_Problem to work on_. Nothing but the lines from the one containing "staining demonstrates moderate" through the one containing "staining of human", both included, should be given again, each exactly as written below.

───── Data excerpts ─────

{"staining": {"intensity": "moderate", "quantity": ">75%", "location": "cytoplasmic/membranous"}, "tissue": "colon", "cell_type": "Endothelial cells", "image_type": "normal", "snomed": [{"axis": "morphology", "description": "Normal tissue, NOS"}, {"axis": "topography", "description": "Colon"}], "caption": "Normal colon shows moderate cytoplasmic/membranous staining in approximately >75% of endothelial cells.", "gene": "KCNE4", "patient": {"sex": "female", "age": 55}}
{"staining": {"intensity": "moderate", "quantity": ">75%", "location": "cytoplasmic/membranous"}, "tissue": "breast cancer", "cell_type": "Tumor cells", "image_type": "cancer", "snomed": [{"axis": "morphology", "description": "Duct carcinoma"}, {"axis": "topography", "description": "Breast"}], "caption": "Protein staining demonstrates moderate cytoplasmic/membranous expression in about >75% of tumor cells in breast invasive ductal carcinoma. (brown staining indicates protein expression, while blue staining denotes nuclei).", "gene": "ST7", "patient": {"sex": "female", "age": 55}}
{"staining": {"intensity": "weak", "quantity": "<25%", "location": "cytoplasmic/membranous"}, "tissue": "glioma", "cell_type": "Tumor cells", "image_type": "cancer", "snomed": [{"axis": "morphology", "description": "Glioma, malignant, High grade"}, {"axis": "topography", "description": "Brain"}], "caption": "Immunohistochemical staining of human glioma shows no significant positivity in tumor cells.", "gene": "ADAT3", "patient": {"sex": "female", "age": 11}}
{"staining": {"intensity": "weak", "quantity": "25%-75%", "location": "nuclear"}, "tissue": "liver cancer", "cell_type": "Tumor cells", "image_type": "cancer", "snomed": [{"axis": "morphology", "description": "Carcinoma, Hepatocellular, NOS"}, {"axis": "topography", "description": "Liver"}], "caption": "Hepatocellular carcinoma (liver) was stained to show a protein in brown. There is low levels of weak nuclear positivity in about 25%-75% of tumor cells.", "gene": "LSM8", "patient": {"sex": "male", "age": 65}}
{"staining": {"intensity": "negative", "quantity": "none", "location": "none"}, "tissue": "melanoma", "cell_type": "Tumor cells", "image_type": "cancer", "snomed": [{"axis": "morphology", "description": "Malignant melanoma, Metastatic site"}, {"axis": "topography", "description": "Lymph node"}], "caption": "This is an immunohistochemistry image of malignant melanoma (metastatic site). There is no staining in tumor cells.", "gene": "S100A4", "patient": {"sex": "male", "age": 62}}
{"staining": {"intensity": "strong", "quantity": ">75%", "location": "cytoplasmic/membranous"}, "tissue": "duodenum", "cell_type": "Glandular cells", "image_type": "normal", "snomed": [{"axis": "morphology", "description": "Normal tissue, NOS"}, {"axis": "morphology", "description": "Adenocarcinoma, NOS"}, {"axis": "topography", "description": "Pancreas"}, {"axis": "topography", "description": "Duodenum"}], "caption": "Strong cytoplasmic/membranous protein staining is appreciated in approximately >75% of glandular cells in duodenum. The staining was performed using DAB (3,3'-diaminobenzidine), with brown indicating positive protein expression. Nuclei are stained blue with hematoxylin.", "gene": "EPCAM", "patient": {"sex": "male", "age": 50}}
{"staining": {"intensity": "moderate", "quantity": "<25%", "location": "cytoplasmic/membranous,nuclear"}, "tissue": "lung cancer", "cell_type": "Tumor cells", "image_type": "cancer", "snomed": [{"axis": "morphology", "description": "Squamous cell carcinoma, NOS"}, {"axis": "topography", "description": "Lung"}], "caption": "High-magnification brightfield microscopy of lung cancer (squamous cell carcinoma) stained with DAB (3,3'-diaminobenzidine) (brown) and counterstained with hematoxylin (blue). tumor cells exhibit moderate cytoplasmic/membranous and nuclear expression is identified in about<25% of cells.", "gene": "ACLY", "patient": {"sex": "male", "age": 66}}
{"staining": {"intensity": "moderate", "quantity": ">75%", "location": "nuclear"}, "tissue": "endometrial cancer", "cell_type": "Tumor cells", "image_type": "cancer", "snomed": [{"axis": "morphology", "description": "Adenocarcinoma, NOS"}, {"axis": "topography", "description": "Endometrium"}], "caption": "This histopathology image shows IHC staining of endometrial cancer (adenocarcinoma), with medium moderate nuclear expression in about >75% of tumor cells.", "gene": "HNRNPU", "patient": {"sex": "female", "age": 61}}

─────

_Response to this exercise_.
{"staining": {"intensity": "moderate", "quantity": ">75%", "location": "cytoplasmic/membranous"}, "tissue": "breast cancer", "cell_type": "Tumor cells", "image_type": "cancer", "snomed": [{"axis": "morphology", "description": "Duct carcinoma"}, {"axis": "topography", "description": "Breast"}], "caption": "Protein staining demonstrates moderate cytoplasmic/membranous expression in about >75% of tumor cells in breast invasive ductal carcinoma. (brown staining indicates protein expression, while blue staining denotes nuclei).", "gene": "ST7", "patient": {"sex": "female", "age": 55}}
{"staining": {"intensity": "weak", "quantity": "<25%", "location": "cytoplasmic/membranous"}, "tissue": "glioma", "cell_type": "Tumor cells", "image_type": "cancer", "snomed": [{"axis": "morphology", "description": "Glioma, malignant, High grade"}, {"axis": "topography", "description": "Brain"}], "caption": "Immunohistochemical staining of human glioma shows no significant positivity in tumor cells.", "gene": "ADAT3", "patient": {"sex": "female", "age": 11}}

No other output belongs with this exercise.